What is a Certified Nursing Assistant (CNA)?


A CNA is someone who performs assigned nursing tasks in facilities such as hospitals, nursing homes, rehabilitation centers, hospice units, and doctor’s offices.  Examples of nursing tasks that you will be asked to perform include daily care of patients such as helping them eat, dress, and bath.  You will also be responsible for getting their blood pressure, pulse, temperature, and reporting pain levels to the nurse.  CNAs are not allowed to give medications, remove or insert any tubes, give tube feedings, or change sterile dressings.
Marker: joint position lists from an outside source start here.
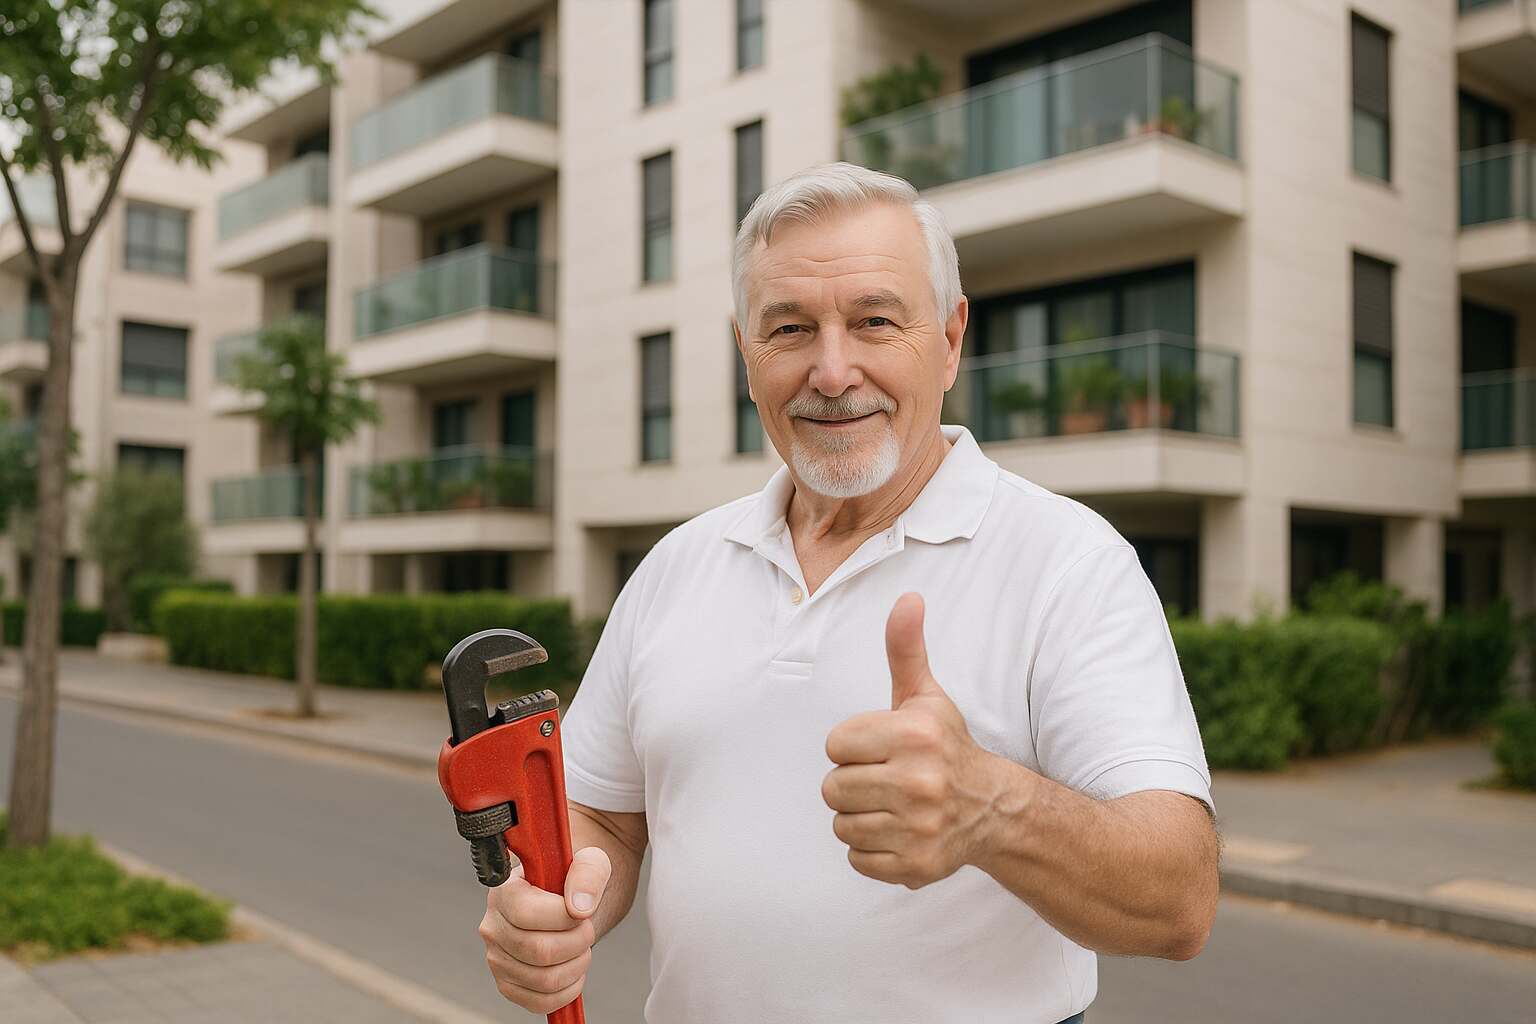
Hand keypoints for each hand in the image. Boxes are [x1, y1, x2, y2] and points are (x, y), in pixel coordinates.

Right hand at [478, 846, 609, 1013]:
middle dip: (577, 942)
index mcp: (505, 891)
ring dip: (577, 965)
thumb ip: (588, 873)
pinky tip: (574, 969)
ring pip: (544, 979)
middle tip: (586, 928)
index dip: (564, 917)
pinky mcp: (508, 985)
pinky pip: (540, 1001)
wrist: (572, 899)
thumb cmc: (577, 879)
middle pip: (538, 950)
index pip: (526, 914)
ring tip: (581, 946)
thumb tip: (579, 907)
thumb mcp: (591, 861)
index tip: (580, 909)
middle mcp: (493, 926)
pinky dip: (568, 990)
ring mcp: (497, 958)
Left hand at [822, 592, 1001, 889]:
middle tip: (884, 779)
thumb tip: (908, 597)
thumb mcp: (925, 695)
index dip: (851, 746)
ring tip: (890, 805)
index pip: (834, 745)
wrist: (991, 807)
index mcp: (914, 735)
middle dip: (851, 783)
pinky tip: (897, 831)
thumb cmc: (945, 745)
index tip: (881, 748)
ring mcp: (919, 828)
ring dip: (859, 817)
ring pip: (841, 826)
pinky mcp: (915, 866)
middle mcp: (919, 781)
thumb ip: (905, 648)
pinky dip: (870, 850)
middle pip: (832, 788)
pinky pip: (857, 860)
What are qualities that a CNA must have?


CNAs must exhibit professional behavior in the workplace at all times.  Professional behavior encompasses how you dress, speak, and interact with patients and members of the healthcare team.  Other qualities you must possess include patience, understanding, honesty and trustworthiness, and being unprejudiced and empathetic toward people who are in your care.


Will I be able to find a job as a CNA?


The U.S. Bureau of Labor Statistics (2014) reported approximately 1.5 million individuals were employed as CNAs, and this number is anticipated to grow by 21% through 2022.  This anticipated growth means there will be more CNA jobs in hospitals, clinics, and long-term care facilities than ever before.